Naomi Osaka Is On To Her Second Act

Days before the start of the 2025 season, Naomi Osaka made an ominous remark about her future in tennis. “I don’t think I’m the type of player that would hang around,” Osaka said, if her ranking didn’t improve. “I’d rather spend time with my daughter if I’m not where I think I should be and where I feel like I can be.” At that point, she was ranked No. 57 in the world and had yet to return to her old perch after a long hiatus for the birth of her child. Stars like Iga Swiatek and Aryna Sabalenka had taken over in the interim, and it wasn’t clear that Osaka could match their level. But eight months after those remarks, Osaka has made some of the progress she was hoping for: a quarterfinal berth at the U.S. Open.

Time to cue up the most popular, most revealing Naomi Osaka fact: Every time she has reached the quarterfinal at a major, she has won it. On hard courts, she can look untouchable for two weeks, as she did en route to her titles at the U.S. Open (2018, 2020) and Australian Open (2019, 2021). We’ve seen brief glimpses of that same top-tier Osaka—most memorably on clay, at the French Open last year, when she took eventual champion Swiatek all the way to match point, and more recently, when she reached the final in Toronto in August, even though she tanked her way through its waning minutes.
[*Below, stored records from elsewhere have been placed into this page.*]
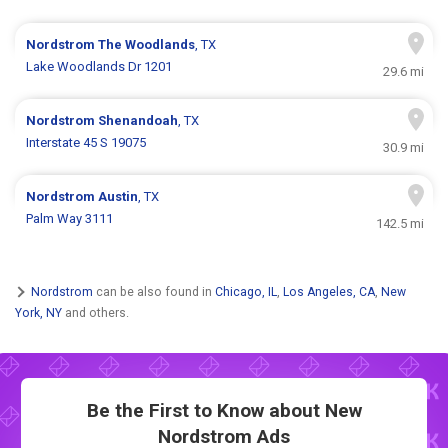
Nordstrom
The Woodlands
, TX
Lake Woodlands Dr 1201
29.6 mi
Nordstrom
Shenandoah
, TX
Interstate 45 S 19075
30.9 mi
Nordstrom
Austin
, TX
Palm Way 3111
142.5 mi
Nordstrom
can be also found in
Chicago, IL
,
Los Angeles, CA
,
New
York, NY
and others.
Be the First to Know about New
Nordstrom Ads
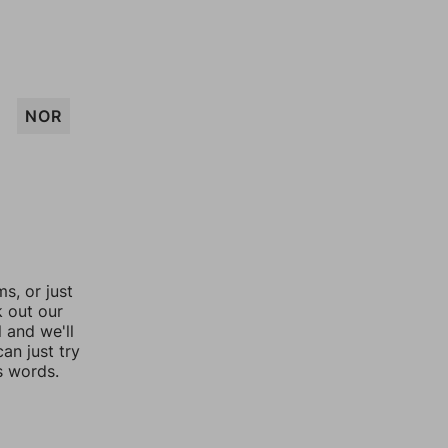
NOR
, or just
k out our
l and we'll
an just try
s words.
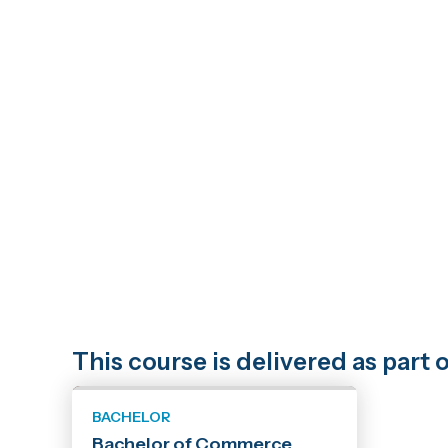
This course is delivered as par
BACHELOR
Bachelor of Commerce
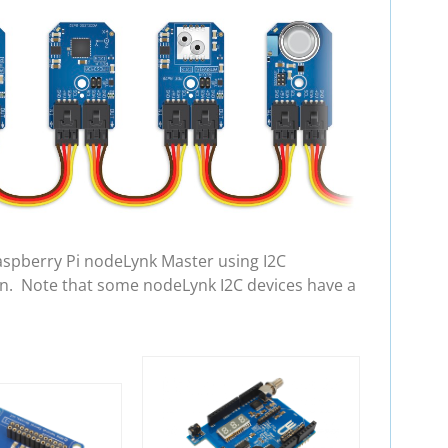
aspberry Pi nodeLynk Master using I2C
in. Note that some nodeLynk I2C devices have a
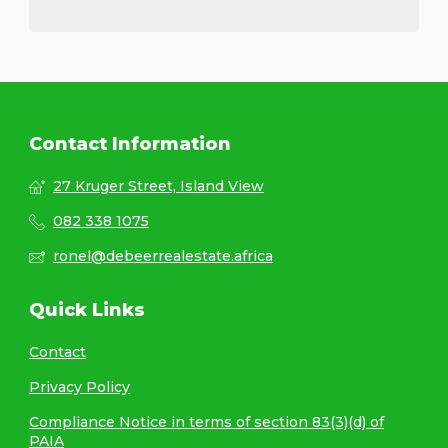
Contact Information
27 Kruger Street, Island View
082 338 1075
ronel@debeerrealestate.africa
Quick Links
Contact
Privacy Policy
Compliance Notice in terms of section 83(3)(d) of
PAIA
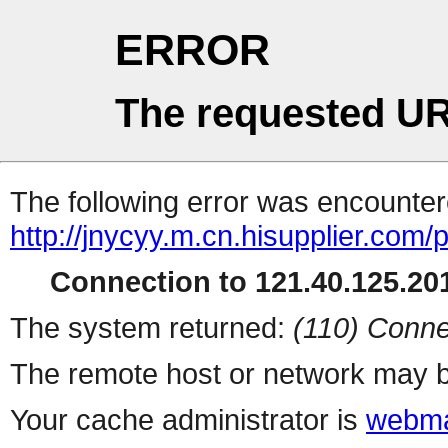
ERROR
The requested UR
The following error was encountere
http://jnycyy.m.cn.hisupplier.com/
Connection to 121.40.125.201
The system returned:
(110) Conne
The remote host or network may b
Your cache administrator is
webma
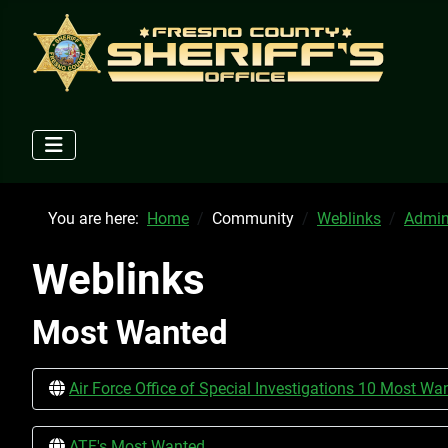
You are here:
Home
Community
Weblinks
Admin
Weblinks
Most Wanted
Air Force Office of Special Investigations 10 Most Wa
ATF's Most Wanted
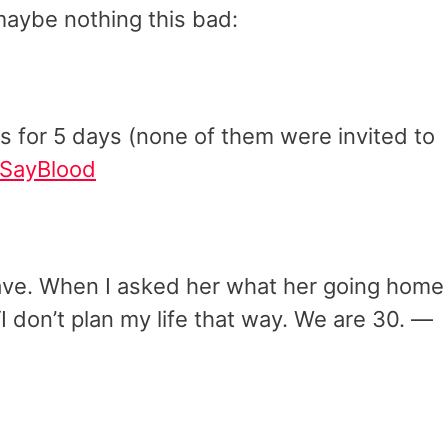
maybe nothing this bad:
us for 5 days (none of them were invited to
SayBlood
ave. When I asked her what her going home
“I don’t plan my life that way. We are 30. —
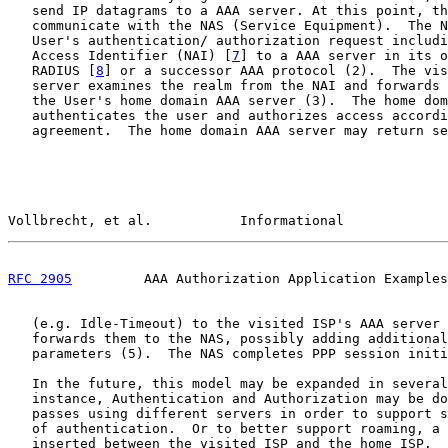
   send IP datagrams to a AAA server. At this point, th
   communicate with the NAS (Service Equipment).  The N
   User's authentication/ authorization request includi
   Access Identifier (NAI) [
7
] to a AAA server in its o
   RADIUS [
8
] or a successor AAA protocol (2).  The vis
   server examines the realm from the NAI and forwards 
   the User's home domain AAA server (3).  The home dom
   authenticates the user and authorizes access accordi
   agreement.  The home domain AAA server may return se
Vollbrecht, et al.           Informational             
RFC 2905
         AAA Authorization Application Examples
   (e.g. Idle-Timeout) to the visited ISP's AAA server 
   forwards them to the NAS, possibly adding additional
   parameters (5).  The NAS completes PPP session initi
   In the future, this model may be expanded in several
   instance, Authentication and Authorization may be do
   passes using different servers in order to support s
   of authentication.  Or to better support roaming, a 
   inserted between the visited ISP and the home ISP.  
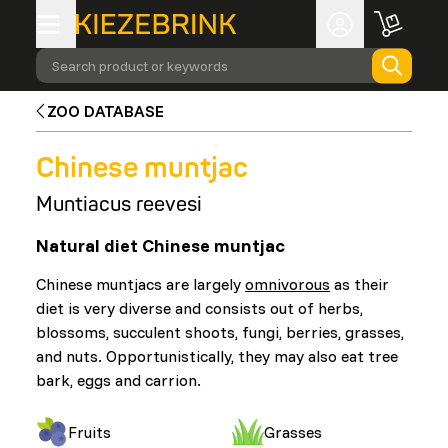
Search product or keywords
ZOO DATABASE
Chinese muntjac
Muntiacus reevesi
Natural diet Chinese muntjac
Chinese muntjacs are largely
omnivorous
as their
diet is very diverse and consists out of herbs,
blossoms, succulent shoots, fungi, berries, grasses,
and nuts. Opportunistically, they may also eat tree
bark, eggs and carrion.
Fruits
Grasses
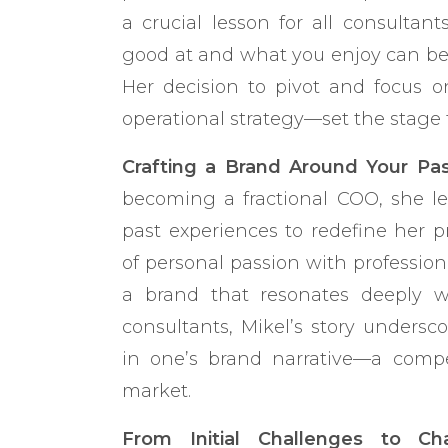
a crucial lesson for all consultan
good at and what you enjoy can be 
Her decision to pivot and focus o
operational strategy—set the stage f
Crafting a Brand Around Your Pas
becoming a fractional COO, she l
past experiences to redefine her pr
of personal passion with professiona
a brand that resonates deeply w
consultants, Mikel’s story undersc
in one’s brand narrative—a compel
market.
From Initial Challenges to Ch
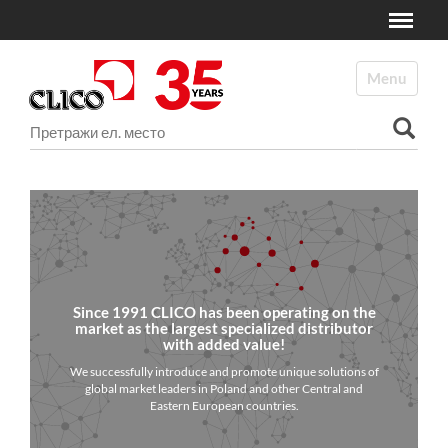
Toggle
N
a
Toggle navi
v
i
Претрага ел. места
g
a
Advanced Search…
t
i
o
n
Since 1991 CLICO has been operating on the
market as the largest specialized distributor
with added value!
We successfully introduce and promote unique solutions of
global market leaders in Poland and other Central and
Eastern European countries.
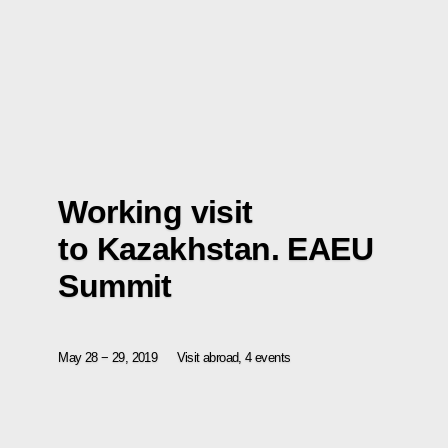
Working visit
to Kazakhstan. EAEU
Summit
May 28 − 29, 2019
Visit abroad, 4 events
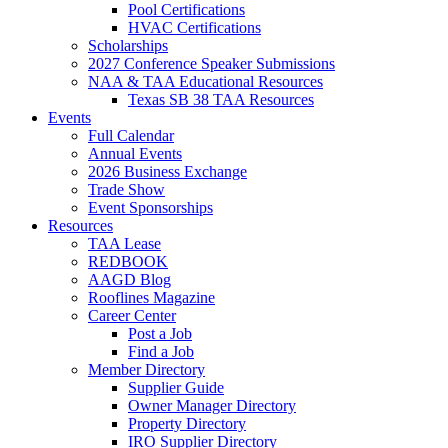
Pool Certifications
HVAC Certifications
Scholarships
2027 Conference Speaker Submissions
NAA & TAA Educational Resources
Texas SB 38 TAA Resources
Events
Full Calendar
Annual Events
2026 Business Exchange
Trade Show
Event Sponsorships
Resources
TAA Lease
REDBOOK
AAGD Blog
Rooflines Magazine
Career Center
Post a Job
Find a Job
Member Directory
Supplier Guide
Owner Manager Directory
Property Directory
IRO Supplier Directory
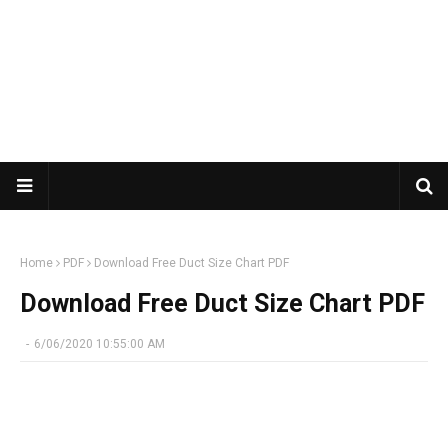
Home
PDF
Download Free Duct Size Chart PDF
Download Free Duct Size Chart PDF
-
6/06/2020 10:55:00 AM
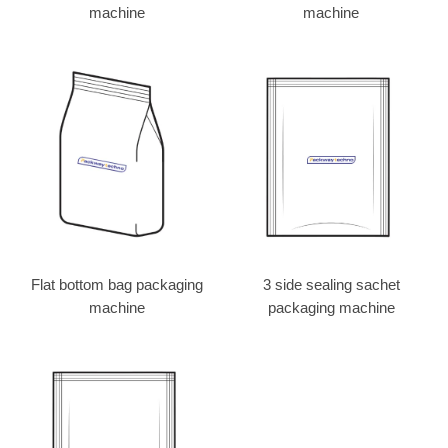
machine
machine
Flat bottom bag packaging
3 side sealing sachet
machine
packaging machine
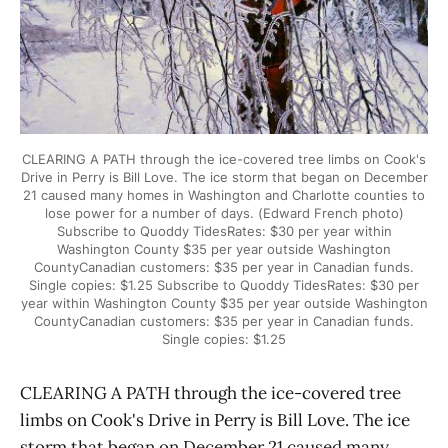
CLEARING A PATH through the ice-covered tree limbs on Cook's
Drive in Perry is Bill Love. The ice storm that began on December
21 caused many homes in Washington and Charlotte counties to
lose power for a number of days. (Edward French photo)
Subscribe to Quoddy TidesRates: $30 per year within
Washington County $35 per year outside Washington
CountyCanadian customers: $35 per year in Canadian funds.
Single copies: $1.25 Subscribe to Quoddy TidesRates: $30 per
year within Washington County $35 per year outside Washington
CountyCanadian customers: $35 per year in Canadian funds.
Single copies: $1.25
CLEARING A PATH through the ice-covered tree
limbs on Cook's Drive in Perry is Bill Love. The ice
storm that began on December 21 caused many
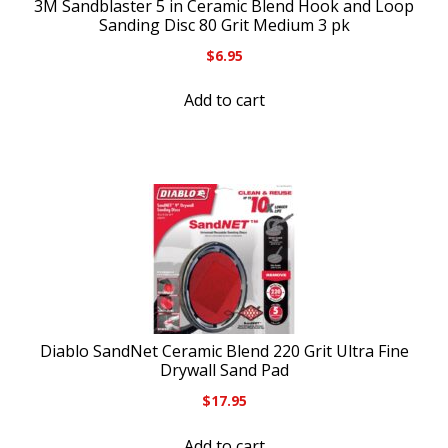
3M Sandblaster 5 in Ceramic Blend Hook and Loop
Sanding Disc 80 Grit Medium 3 pk
$
6.95
Add to cart
Diablo SandNet Ceramic Blend 220 Grit Ultra Fine
Drywall Sand Pad
$
17.95
Add to cart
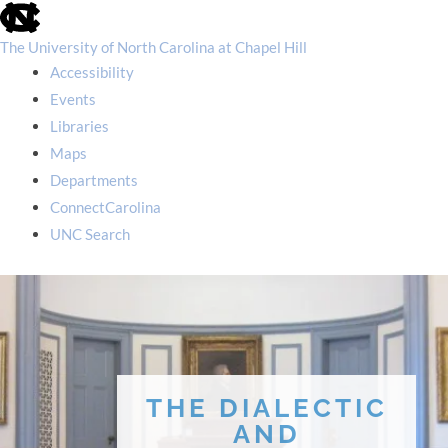
skip
to
the
The University of North Carolina at Chapel Hill
end
Accessibility
of
the
Events
global
Libraries
utility
bar
Maps
Departments
ConnectCarolina
UNC Search
skip
to
main
THE DIALECTIC
AND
Not since 2021 has Osaka maintained that level long enough to survive into the second week of a major.

It doesn’t feel blasphemous to suggest that this Osaka, the one that has mostly cruised through the draw this week and rolled Coco Gauff, 6-3, 6-2 on Monday, is close to the version that won all those major titles. At her best, Osaka barely moves. She doesn’t have to. She controls the flow of the rally from her preferred perch, the hashmark at the center of the baseline, straying from it perhaps just five feet in either direction, in order to crunch the ball on both wings. Osaka’s groundstrokes are heavy, hard, and difficult to rush. Those who try to beat her with pace are doomed to see an even faster ball blaze right past them. And Osaka thrives with a nice, consistent bounce: Like Jannik Sinner on the men’s side, she seems to steadily refine her timing over the course of a hard court tournament until no one can else can keep up.

Osaka’s strokes are quite hard to read, and she likes to change the direction of a rally at a whim, moving her opponent around the court while she herself barely wastes a step. A defender as gifted as Gauff can often absorb an offensive assault—ask Aryna Sabalenka what that feels like—but Osaka left her out of solutions. This would have been a difficult test for the No. 3 seed Gauff even if she’d been playing her best, but she was busy making minute technical adjustments to her game with a new coach, just days before the tournament. While her serve actually held up decently against Osaka, her game as a whole looked very much like a work in progress during this U.S. Open run. Osaka had a far steadier path through the first week, and, interestingly, just secured her first-ever win over a top-five player at a major tournament. The match, given marquee billing, lasted just 64 minutes.

In the live rankings, Osaka is now projected to re-enter the top 20 for the first time since 2022. She will be seeded again at all the big events, restoring the bracket luxuries that she’d had to go without. After the Gauff win, a good-natured Osaka produced Labubus from her pockets and even walked back some of the foreboding comments she’d made before the season. She was asked by a reporter how close she’d really been to retirement. “Honestly, not close at all,” she said. “It’s one thing to say it, but I think to actually do it, to hang up my racquet for me permanently would be a very scary thing. I’ve been playing this sport since I was 3. I tell people it’s like breathing air to me. I wouldn’t really know what to do.”